Wie Menschen zu gewinnen sind, die von SV noch keine Kenntnis haben und Vorbehalte äußern, jedoch eine gewisse Offenheit signalisieren, gibt Martin Humburg Anregungen aus Untersuchungen der Sozialpsychologie. Z. B. entwickle sich Interesse eher, wenn die Vorstellungen zur SV in Übereinstimmung stehen mit Einstellungen der Person, ihrem bisherigemn Verhalten oder wenn Elemente der SV auf eigenen Erfahrungen beruhen.  

Zur Doppelstruktur der Kampagne
Mit der Kampagne „Wehrhaft ohne Waffen“ besteht die Chance, mehr Menschen für die Idee der SV und ihre konkrete Umsetzung zu gewinnen. Die Kampagne erreicht Menschen mit einem doppelten Angebot: mit einer Dachkampagne, die konzeptionelle Aufgaben übernimmt, das nationale Netzwerk bildet und aus mehreren lokalen Kampagnen in sogenannten Modellregionen besteht. Die Dachkampagne gibt den Modellregionen eine bundesweite Bühne, um auch überregional politischen Druck zu erzeugen. Die Modellregion ermöglicht eine niedrigschwellige Beteiligung vor Ort.
Tobias Pastoors hebt in seinem Artikel hervor, dass, sobald wir Deutschland auf SV umrüsten würden, wir Verteidigung anders denken müssten. Gewaltfreie Wehrhaftigkeit folge anderen Prinzipien als militärischen. Militärische Verteidigung ist zentral organisiert. Der Fokus bei SV liege auf der Entwicklung regionaler Verteidigungsstrategien, also auf regionaler Planung vor Ort. SV brauche dezentrale Strukturen! Deshalb werden in den Modellregionen lokale Handlungskonzepte entwickelt und eingeübt. Die Regionen arbeiten eigenbestimmt - mit der Organisierung von Veranstaltungen, Bildungs- und Öffentlichkeitsarbeit und Mitmachaktionen.

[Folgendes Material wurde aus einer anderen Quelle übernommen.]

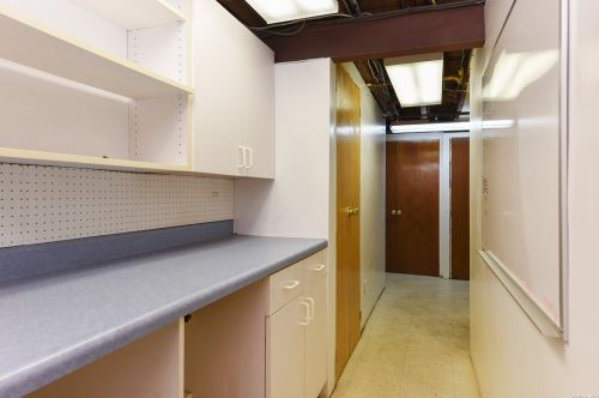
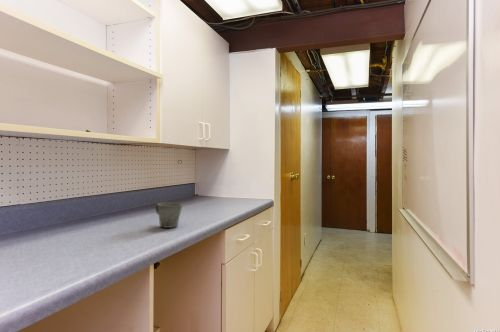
+ mug [155,201,183,229]
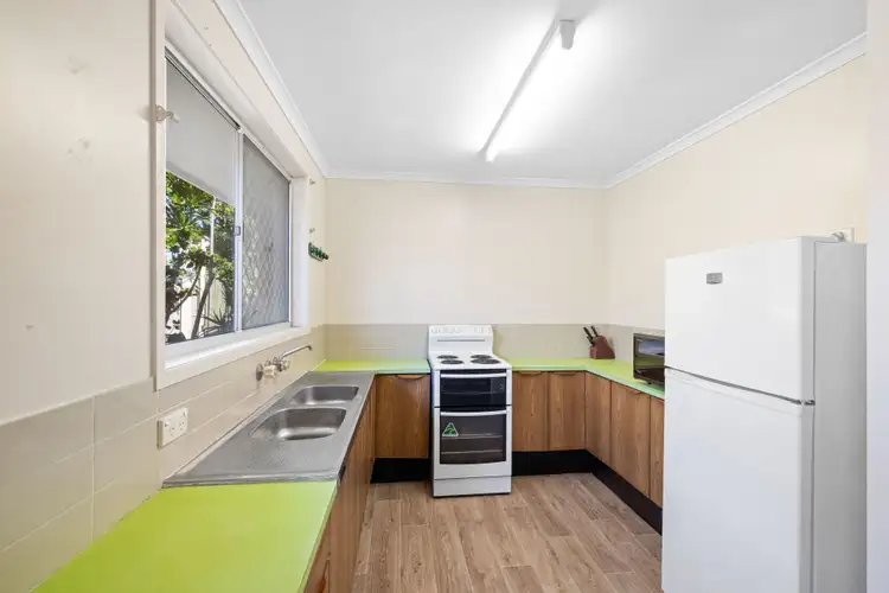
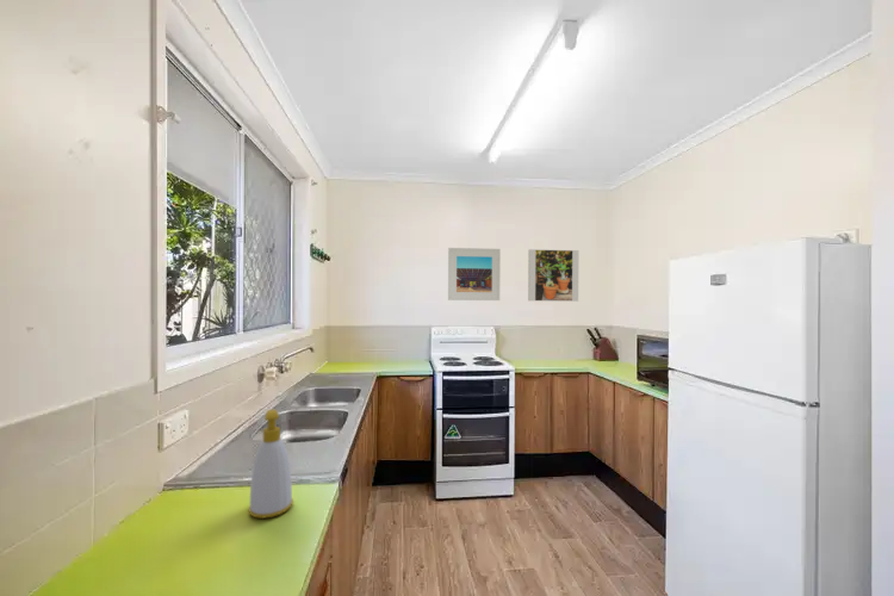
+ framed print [527,248,579,303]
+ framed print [447,247,502,302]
+ soap bottle [247,408,294,520]
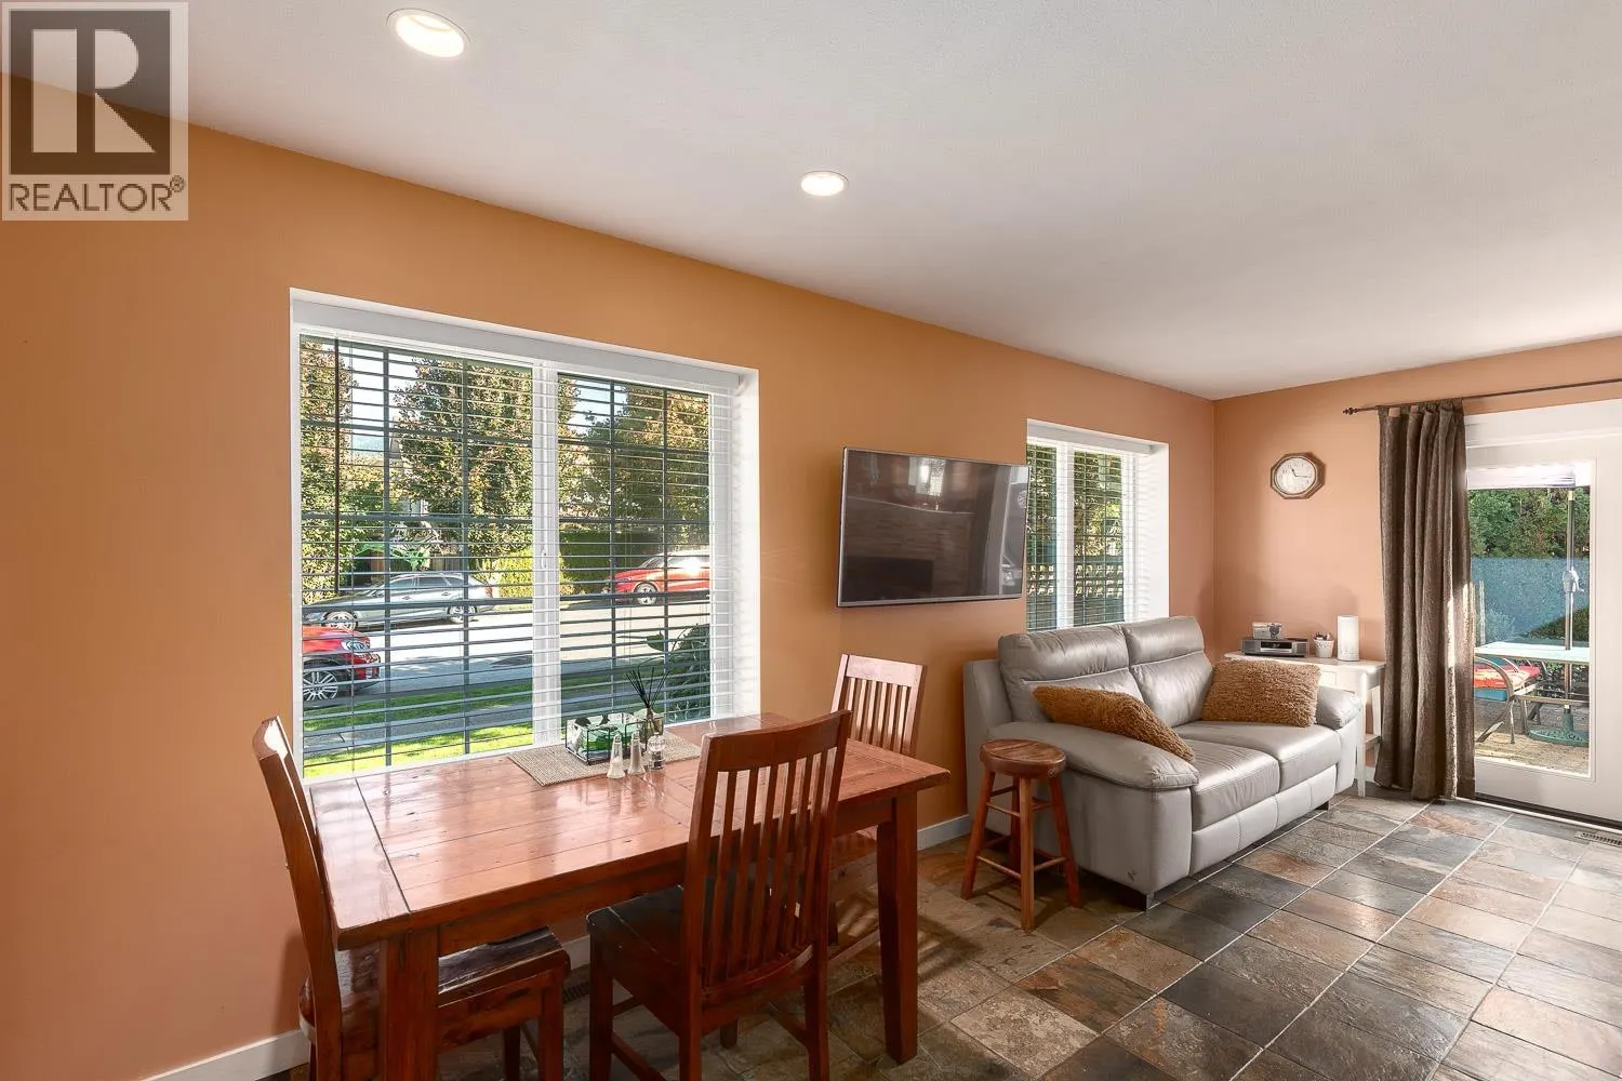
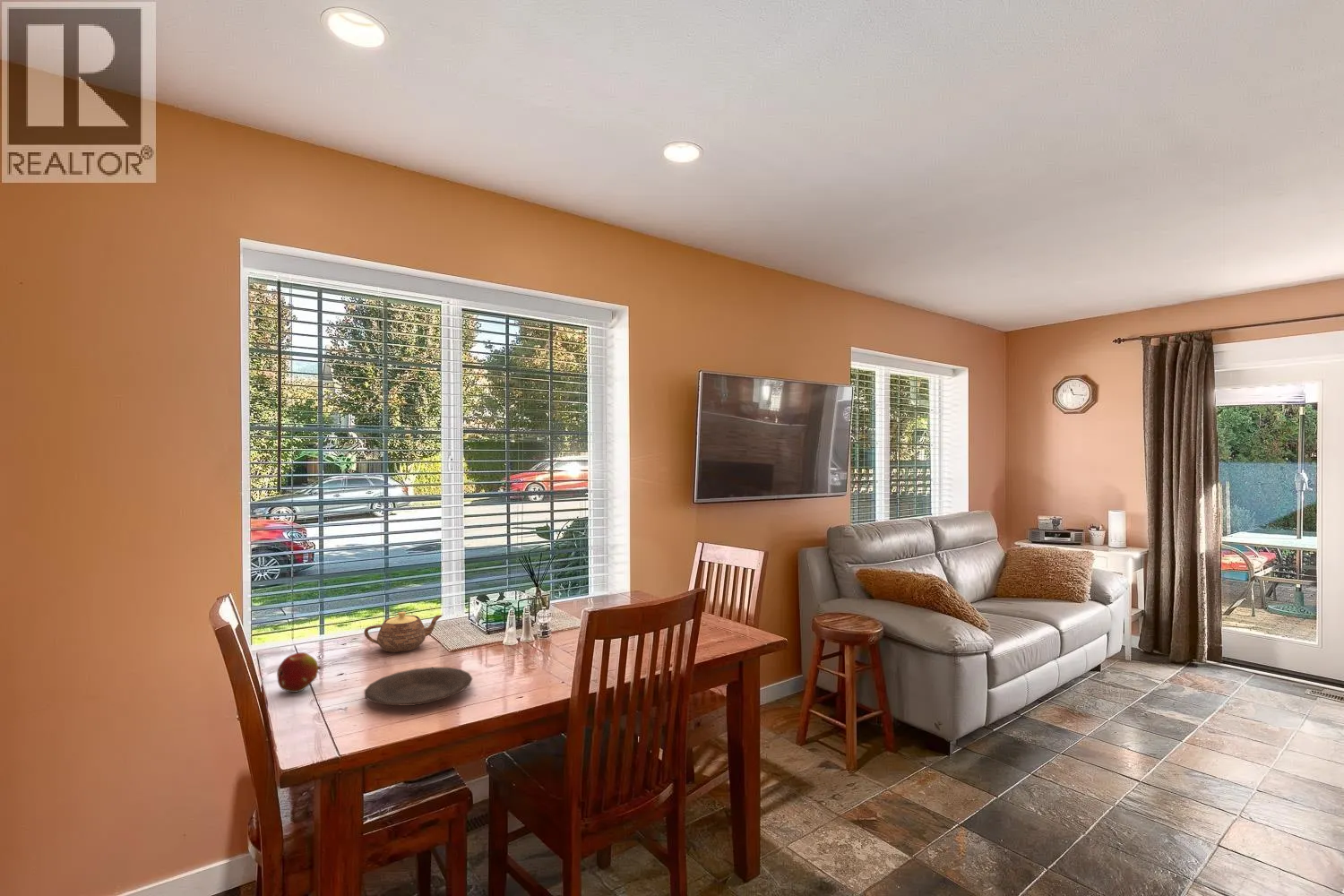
+ fruit [276,651,323,694]
+ plate [364,667,473,707]
+ teapot [363,611,444,653]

Strategien und historische Beispiele zivilen Widerstands
Neu in die Diskussion gekommen ist das Thema sogenannter „unverteidigter Orte“. In seinem Artikel nimmt Norman Paech eine juristische Begriffsklärung vor und verweist darauf, dass unter Sozialenr Verteidigung vielfältige Formen des Zivilen Ungehorsams verstanden werden, doch richten sie sich vorwiegend gegen Zustände und Situationen innerhalb eines Staates. Dabei verweist er auf die Haager Landkriegsordnung von 1907 -– hier wird der Begriff „unverteidigte Orte“ eingeführt – und die 1977 konkretisierten und legalisierten Regelungen der IV. Genfer Konvention (im Humanitären Völkerrecht). Diese gelten für die Beziehungen zwischen den Staaten für eine zeitlich begrenzte Besatzung.
Kritisch informiert Uli Stadtmann über ein aktuell entwickeltes Widerstandskonzept, das zivile Formen des Widerstandes vermischt mit bewaffnetem Widerstand, speziell konzipiert für Länder und Regionen, die über keine großen militärischen Kapazitäten verfügen, wie z. B. das Baltikum. Gewaltfreier Widerstand als Element militärischer Kriegsführung?
Doch es gab auch andere Formen des Widerstands in den drei baltischen Ländern Lettland, Estland und Litauen. Dietrich Becker-Hinrichs wirft exemplarisch einen Blick zurück in die jüngere Geschichte dieser Länder: Im August 1989 bildeten z. B. zwei Millionen Menschen eine singende Menschenkette über 600 km durch die baltischen Staaten und demonstrierten so gegen die Besatzung durch die Sowjetunion und für die Unabhängigkeit.
Welche Bedeutung der ebenfalls historische, weitgehend zivile passive Widerstand im Ruhrgebiet, staatlich organisiert und geführt, für die Soziale Verteidigung heute haben könnte, das zeigt Barbara Müller am Beispiel des passiven Widerstands im Ruhrkampf 1923 auf.
Julia Nennstiel (2) skizziert, was aus der Analyse neuerer Fälle zivilen Widerstands als zentrale Herausforderungen für SV gelernt werden kann, und benennt generell den Umgang mit Repressionsmethoden. Insbesondere werde, was als konventionelle Repression (z. B. physische Verletzung, rechtliche Sanktionen) benannt werden kann, zunehmend durch digitale Repression ergänzt.  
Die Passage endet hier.